Abused and neglected children are sleeping in CPS offices due to lack of beds and higher costs due to Covid-19 symptomatic of a state-wide foster care crisis according to a Dallas Morning News article published on December 18. In it they say:
“Last month, 126 kids removed from their birth families spent at least two consecutive nights or more with CPS workers, either at state offices or hotels, the highest number in several years. In December 2019, only 10 children did, records obtained by The Dallas Morning News show. Higher costs because of COVID-19, comparatively low reimbursements and “heightened monitoring” forced by the class-action federal lawsuit over long-term foster care have combined to drive 10 providers offering more than 500 beds out of doing further business with the state during the past 12 months.”
And for those children actually in foster care already, things aren’t doing all too well either. Texas is facing a $75,000-a-day fine after a federal judge threatened to hold Texas in contempt after the inexcusable state of the foster system in the state was exposed according to a different Dallas Morning News article from December 18. In it they say:
“A federal judge on Friday found Texas in contempt of court — again — for continuing to expose thousands of children to “an unreasonable risk of serious harm” while they are in foster care.

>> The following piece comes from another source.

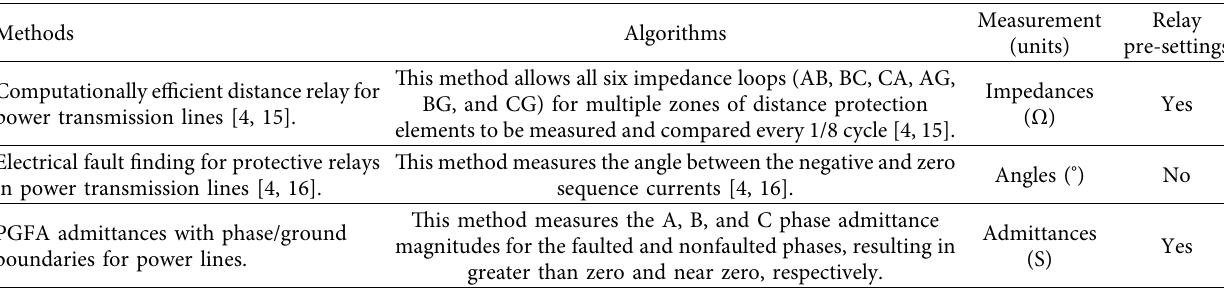
Measurement Relay (units) pre-settings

U.S. District Judge Janis Graham Jack threatened to levy fines of $75,000 a day against the state Health and Human Services Commission, starting Jan. 3. The fines can be averted, she said, if the commission, which regulates foster care providers, stops dragging its feet and assembles by then an electronic readout of each home or facility’s five-year history on maltreatment and corporal punishment.”
So there is a provision for the fines to be avoided, provided that the Texas Foster Care System can shape up by the 3rd of January.